The Carltona decision is not cited in this section of that work. It is separately treated (at page 369 ff) in an exposition of the alter ego principle.
“Having considered the principle of delegation and the practicalities involved I am firmly of the view that the Commander of the particular OCU where the anti-social behaviour order is sought is the proper and appropriate agent for the Chief Constable in relation to section 1 Crime and Disorder Act, or his operations and crime managers, or operational department head of at least the rank of superintendent.”
To this Mr Howat is prepared, in deference to the inclusion of “deputies” in the memorandum, to add officers acting up in the rank of superintendent, but no more.
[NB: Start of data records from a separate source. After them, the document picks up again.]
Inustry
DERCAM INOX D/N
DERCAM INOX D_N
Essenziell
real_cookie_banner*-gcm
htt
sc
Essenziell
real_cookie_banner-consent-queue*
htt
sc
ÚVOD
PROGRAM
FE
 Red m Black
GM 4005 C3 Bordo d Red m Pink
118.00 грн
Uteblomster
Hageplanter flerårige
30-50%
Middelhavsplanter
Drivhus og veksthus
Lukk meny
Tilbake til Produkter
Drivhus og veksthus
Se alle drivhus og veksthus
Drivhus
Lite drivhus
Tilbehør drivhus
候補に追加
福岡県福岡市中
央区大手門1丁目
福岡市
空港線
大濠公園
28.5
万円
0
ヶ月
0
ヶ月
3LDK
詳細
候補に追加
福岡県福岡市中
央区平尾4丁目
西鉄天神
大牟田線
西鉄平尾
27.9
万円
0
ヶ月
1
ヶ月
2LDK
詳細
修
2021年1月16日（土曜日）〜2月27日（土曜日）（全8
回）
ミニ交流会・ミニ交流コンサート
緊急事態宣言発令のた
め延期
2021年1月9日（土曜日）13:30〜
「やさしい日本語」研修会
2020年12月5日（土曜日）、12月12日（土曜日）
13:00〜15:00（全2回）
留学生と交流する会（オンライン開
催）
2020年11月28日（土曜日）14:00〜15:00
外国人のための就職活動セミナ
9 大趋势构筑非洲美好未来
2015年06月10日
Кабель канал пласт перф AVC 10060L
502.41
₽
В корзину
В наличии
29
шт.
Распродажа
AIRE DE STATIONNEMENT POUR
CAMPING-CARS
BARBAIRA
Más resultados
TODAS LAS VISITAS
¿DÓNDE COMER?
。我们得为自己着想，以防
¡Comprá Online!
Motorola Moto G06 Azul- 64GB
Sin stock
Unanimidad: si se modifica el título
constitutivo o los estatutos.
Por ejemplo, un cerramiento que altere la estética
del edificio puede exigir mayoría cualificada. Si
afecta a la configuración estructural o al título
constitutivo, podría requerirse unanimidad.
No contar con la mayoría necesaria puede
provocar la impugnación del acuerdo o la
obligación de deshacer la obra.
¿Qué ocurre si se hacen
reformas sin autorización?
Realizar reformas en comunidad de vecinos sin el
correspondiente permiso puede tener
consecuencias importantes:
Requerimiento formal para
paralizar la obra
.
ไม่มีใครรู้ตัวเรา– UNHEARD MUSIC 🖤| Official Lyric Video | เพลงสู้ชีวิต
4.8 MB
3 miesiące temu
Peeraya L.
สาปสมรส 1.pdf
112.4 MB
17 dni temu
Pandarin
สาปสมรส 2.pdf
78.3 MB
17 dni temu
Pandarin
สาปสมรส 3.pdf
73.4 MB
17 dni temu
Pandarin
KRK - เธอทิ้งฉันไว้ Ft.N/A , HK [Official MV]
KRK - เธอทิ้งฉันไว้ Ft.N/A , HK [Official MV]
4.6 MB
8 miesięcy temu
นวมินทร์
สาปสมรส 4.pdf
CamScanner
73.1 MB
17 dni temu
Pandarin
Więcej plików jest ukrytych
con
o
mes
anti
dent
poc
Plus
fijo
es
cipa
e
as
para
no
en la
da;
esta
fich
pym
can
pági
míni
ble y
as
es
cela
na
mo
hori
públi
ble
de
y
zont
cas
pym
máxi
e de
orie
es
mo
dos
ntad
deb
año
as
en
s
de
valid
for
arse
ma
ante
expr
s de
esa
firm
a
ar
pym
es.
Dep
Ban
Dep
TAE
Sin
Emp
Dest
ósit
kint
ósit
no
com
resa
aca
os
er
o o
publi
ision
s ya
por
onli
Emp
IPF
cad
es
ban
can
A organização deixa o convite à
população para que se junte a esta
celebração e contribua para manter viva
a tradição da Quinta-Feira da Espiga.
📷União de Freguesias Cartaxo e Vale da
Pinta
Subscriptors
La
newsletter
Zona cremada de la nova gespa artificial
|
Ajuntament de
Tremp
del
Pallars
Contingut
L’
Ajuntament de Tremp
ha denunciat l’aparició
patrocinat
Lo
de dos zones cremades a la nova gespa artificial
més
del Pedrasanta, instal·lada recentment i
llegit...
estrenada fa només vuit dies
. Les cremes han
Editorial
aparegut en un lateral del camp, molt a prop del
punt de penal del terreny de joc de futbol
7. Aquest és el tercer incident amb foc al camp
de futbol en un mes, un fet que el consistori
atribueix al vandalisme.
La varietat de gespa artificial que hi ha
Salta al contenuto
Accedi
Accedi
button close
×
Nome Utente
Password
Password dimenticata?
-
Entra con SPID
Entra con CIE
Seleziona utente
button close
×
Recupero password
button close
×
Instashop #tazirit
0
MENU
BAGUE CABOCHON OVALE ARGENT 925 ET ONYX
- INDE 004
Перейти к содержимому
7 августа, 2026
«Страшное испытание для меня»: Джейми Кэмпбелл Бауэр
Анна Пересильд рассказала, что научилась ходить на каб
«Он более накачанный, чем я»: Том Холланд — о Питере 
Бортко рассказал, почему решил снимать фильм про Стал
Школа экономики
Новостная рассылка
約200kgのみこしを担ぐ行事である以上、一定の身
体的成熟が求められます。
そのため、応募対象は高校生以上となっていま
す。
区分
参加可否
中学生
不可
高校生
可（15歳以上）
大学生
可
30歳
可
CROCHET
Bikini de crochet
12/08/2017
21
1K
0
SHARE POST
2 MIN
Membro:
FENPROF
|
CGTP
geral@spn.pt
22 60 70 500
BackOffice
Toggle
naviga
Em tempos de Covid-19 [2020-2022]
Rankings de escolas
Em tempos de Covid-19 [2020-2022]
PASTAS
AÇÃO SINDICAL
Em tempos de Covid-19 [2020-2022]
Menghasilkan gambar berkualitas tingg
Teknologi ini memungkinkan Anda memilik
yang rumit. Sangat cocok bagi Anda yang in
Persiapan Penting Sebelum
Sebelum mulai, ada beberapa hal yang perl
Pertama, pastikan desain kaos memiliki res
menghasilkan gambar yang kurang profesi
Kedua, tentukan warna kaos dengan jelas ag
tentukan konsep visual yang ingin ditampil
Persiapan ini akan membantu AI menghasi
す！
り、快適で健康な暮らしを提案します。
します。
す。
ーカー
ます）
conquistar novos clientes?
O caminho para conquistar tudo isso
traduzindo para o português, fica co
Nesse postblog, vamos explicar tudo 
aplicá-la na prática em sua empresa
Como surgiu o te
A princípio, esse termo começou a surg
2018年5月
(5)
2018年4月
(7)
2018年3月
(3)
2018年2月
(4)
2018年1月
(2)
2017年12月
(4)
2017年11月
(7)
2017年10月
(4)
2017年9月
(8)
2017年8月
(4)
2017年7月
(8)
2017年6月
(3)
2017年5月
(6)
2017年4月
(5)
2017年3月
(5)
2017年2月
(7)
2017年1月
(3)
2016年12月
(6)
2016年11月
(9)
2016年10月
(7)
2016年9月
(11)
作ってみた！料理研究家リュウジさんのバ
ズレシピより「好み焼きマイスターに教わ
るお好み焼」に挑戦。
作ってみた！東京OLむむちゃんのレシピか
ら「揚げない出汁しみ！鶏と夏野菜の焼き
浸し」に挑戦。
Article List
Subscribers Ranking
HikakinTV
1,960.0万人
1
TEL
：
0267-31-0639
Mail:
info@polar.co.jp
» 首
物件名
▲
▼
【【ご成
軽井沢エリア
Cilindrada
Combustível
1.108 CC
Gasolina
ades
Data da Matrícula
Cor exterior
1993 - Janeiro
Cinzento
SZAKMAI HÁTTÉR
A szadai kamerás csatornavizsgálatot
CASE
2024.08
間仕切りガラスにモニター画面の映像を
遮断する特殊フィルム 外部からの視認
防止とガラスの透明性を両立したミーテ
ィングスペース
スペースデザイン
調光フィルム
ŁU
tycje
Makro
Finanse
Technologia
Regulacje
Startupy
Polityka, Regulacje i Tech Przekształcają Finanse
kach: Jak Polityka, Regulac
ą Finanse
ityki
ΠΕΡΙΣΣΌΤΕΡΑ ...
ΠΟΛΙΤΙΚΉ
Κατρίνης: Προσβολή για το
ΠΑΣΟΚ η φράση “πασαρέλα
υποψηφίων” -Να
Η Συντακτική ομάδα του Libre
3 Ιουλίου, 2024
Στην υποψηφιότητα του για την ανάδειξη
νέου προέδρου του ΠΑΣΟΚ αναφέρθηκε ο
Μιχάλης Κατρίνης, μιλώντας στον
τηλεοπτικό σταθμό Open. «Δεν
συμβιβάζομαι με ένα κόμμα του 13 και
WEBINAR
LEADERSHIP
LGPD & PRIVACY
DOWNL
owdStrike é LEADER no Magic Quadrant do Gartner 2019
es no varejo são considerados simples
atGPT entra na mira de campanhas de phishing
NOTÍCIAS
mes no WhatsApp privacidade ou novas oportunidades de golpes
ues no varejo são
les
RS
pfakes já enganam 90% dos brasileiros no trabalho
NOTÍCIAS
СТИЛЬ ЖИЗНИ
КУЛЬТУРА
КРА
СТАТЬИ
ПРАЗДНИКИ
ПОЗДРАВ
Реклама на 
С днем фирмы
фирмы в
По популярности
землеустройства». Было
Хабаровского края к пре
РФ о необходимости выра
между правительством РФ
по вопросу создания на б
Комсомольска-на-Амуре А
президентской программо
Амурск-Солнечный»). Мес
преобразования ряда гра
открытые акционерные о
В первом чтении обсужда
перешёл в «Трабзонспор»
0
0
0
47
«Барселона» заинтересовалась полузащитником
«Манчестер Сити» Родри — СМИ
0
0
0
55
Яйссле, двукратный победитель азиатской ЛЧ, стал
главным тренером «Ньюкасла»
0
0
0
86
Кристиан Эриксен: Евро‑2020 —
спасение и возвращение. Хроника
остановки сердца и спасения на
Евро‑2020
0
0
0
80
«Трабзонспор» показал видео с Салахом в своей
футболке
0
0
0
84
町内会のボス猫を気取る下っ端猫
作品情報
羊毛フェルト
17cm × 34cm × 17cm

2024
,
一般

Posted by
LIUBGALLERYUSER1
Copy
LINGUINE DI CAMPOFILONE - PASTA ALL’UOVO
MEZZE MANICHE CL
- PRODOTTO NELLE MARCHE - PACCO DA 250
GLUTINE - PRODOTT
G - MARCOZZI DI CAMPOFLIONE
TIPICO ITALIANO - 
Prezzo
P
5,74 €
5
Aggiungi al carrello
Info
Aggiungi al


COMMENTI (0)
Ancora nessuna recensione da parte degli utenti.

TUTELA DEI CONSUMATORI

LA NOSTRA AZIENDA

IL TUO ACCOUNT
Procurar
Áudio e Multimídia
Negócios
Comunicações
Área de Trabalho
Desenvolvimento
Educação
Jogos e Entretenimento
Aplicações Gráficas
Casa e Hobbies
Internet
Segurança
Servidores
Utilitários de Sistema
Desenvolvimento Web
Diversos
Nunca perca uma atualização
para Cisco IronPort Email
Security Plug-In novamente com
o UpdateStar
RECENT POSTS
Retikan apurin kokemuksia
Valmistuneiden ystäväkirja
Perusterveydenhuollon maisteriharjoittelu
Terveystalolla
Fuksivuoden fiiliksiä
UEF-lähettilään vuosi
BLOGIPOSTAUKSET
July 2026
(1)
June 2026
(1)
“By reference to the principles of delegation, the practicalities involved (including the number of anti-social behaviour order applications) and the clear wording of section 1 Crime and Disorder Act, I conclude that it must be a person of the same rank who carries out the duties under section 1(2) as section 1(1) and it must be the commander of the OCU or at the very least a person no lower than the rank of superintendent.”
The last part of this holding follows from the District Judge’s previous conclusion. Its nub, however, is that the functions of consultation and application must be carried out at the same level of the police hierarchy.
“... whether there was any consultation at all is open to doubt but I deal with this issue assuming that there was consultation and that it was carried out by Sergeant Higgins on behalf of the ‘relevant authority’.”